*Exercise goal:*
Reproduce every line of text in the material below exactly as it appears, and leave out the pictures.

(Stored records)

------------

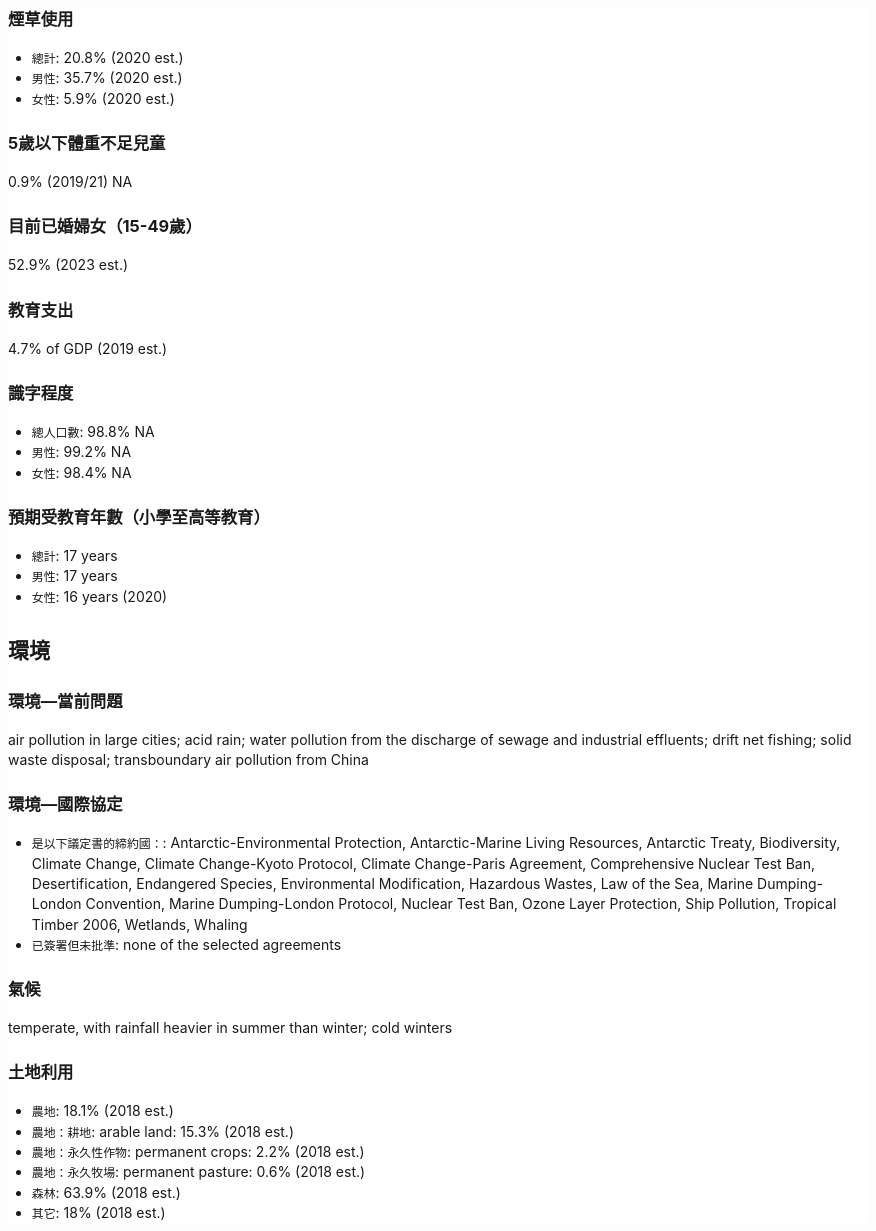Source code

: ### 煙草使用
- `總計`: 20.8% (2020 est.)
- `男性`: 35.7% (2020 est.)
- `女性`: 5.9% (2020 est.)

### 5歲以下體重不足兒童
0.9% (2019/21) NA

### 目前已婚婦女（15-49歲）
52.9% (2023 est.)

### 教育支出
4.7% of GDP (2019 est.)

### 識字程度
- `總人口數`: 98.8% NA
- `男性`: 99.2% NA
- `女性`: 98.4% NA

### 預期受教育年數（小學至高等教育）
- `總計`: 17 years
- `男性`: 17 years
- `女性`: 16 years (2020)

## 環境

### 環境—當前問題
air pollution in large cities; acid rain; water pollution from the discharge of sewage and industrial effluents; drift net fishing; solid waste disposal; transboundary air pollution from China

### 環境—國際協定
- `是以下議定書的締約國：`: Antarctic-Environmental Protection, Antarctic-Marine Living Resources, Antarctic Treaty, Biodiversity, Climate Change, Climate Change-Kyoto Protocol, Climate Change-Paris Agreement, Comprehensive Nuclear Test Ban, Desertification, Endangered Species, Environmental Modification, Hazardous Wastes, Law of the Sea, Marine Dumping-London Convention, Marine Dumping-London Protocol, Nuclear Test Ban, Ozone Layer Protection, Ship Pollution, Tropical Timber 2006, Wetlands, Whaling
- `已簽署但未批準`: none of the selected agreements

### 氣候
temperate, with rainfall heavier in summer than winter; cold winters

### 土地利用
- `農地`: 18.1% (2018 est.)
- `農地：耕地`: arable land: 15.3% (2018 est.)
- `農地：永久性作物`: permanent crops: 2.2% (2018 est.)
- `農地：永久牧場`: permanent pasture: 0.6% (2018 est.)
- `森林`: 63.9% (2018 est.)
- `其它`: 18% (2018 est.)
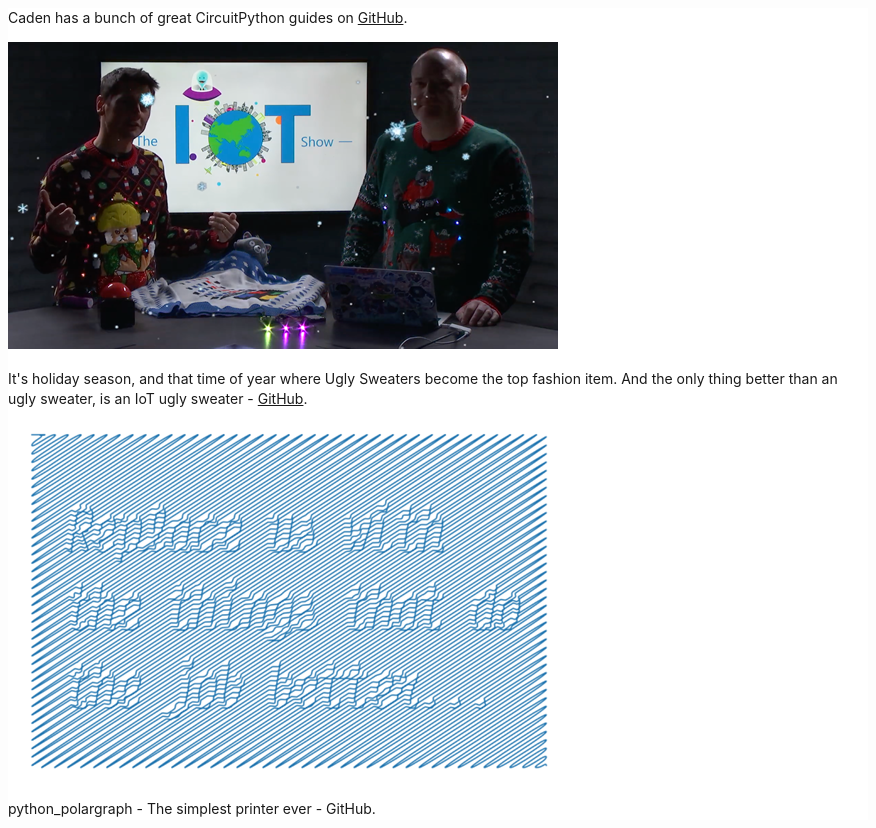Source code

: Caden has a bunch of great CircuitPython guides on [GitHub](https://github.com/ctucker02/CircuitPython).

[![IoT Sweater](../assets/12172019/121719UglySweaters.png)](https://github.com/jimbobbennett/IoTUglySweater)

It's holiday season, and that time of year where Ugly Sweaters become the top fashion item. And the only thing better than an ugly sweater, is an IoT ugly sweater - [GitHub](https://github.com/jimbobbennett/IoTUglySweater).

[![polargraph](../assets/12172019/121719input.png)](https://github.com/jparkhill/python_polargraph)

python_polargraph - The simplest printer ever - GitHub.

------------

*Solution to this exercise:*
Source code

: ### 煙草使用
- `總計`: 20.8% (2020 est.)
- `男性`: 35.7% (2020 est.)
- `女性`: 5.9% (2020 est.)

### 5歲以下體重不足兒童
0.9% (2019/21) NA

### 目前已婚婦女（15-49歲）
52.9% (2023 est.)

### 教育支出
4.7% of GDP (2019 est.)

### 識字程度
- `總人口數`: 98.8% NA
- `男性`: 99.2% NA
- `女性`: 98.4% NA

### 預期受教育年數（小學至高等教育）
- `總計`: 17 years
- `男性`: 17 years
- `女性`: 16 years (2020)

## 環境

### 環境—當前問題
air pollution in large cities; acid rain; water pollution from the discharge of sewage and industrial effluents; drift net fishing; solid waste disposal; transboundary air pollution from China

### 環境—國際協定
- `是以下議定書的締約國：`: Antarctic-Environmental Protection, Antarctic-Marine Living Resources, Antarctic Treaty, Biodiversity, Climate Change, Climate Change-Kyoto Protocol, Climate Change-Paris Agreement, Comprehensive Nuclear Test Ban, Desertification, Endangered Species, Environmental Modification, Hazardous Wastes, Law of the Sea, Marine Dumping-London Convention, Marine Dumping-London Protocol, Nuclear Test Ban, Ozone Layer Protection, Ship Pollution, Tropical Timber 2006, Wetlands, Whaling
- `已簽署但未批準`: none of the selected agreements

### 氣候
temperate, with rainfall heavier in summer than winter; cold winters

### 土地利用
- `農地`: 18.1% (2018 est.)
- `農地：耕地`: arable land: 15.3% (2018 est.)
- `農地：永久性作物`: permanent crops: 2.2% (2018 est.)
- `農地：永久牧場`: permanent pasture: 0.6% (2018 est.)
- `森林`: 63.9% (2018 est.)
- `其它`: 18% (2018 est.)
Source code

: Caden has a bunch of great CircuitPython guides on [GitHub](https://github.com/ctucker02/CircuitPython).

[![IoT Sweater](../assets/12172019/121719UglySweaters.png)](https://github.com/jimbobbennett/IoTUglySweater)

It's holiday season, and that time of year where Ugly Sweaters become the top fashion item. And the only thing better than an ugly sweater, is an IoT ugly sweater - [GitHub](https://github.com/jimbobbennett/IoTUglySweater).

[![polargraph](../assets/12172019/121719input.png)](https://github.com/jparkhill/python_polargraph)

python_polargraph - The simplest printer ever - GitHub.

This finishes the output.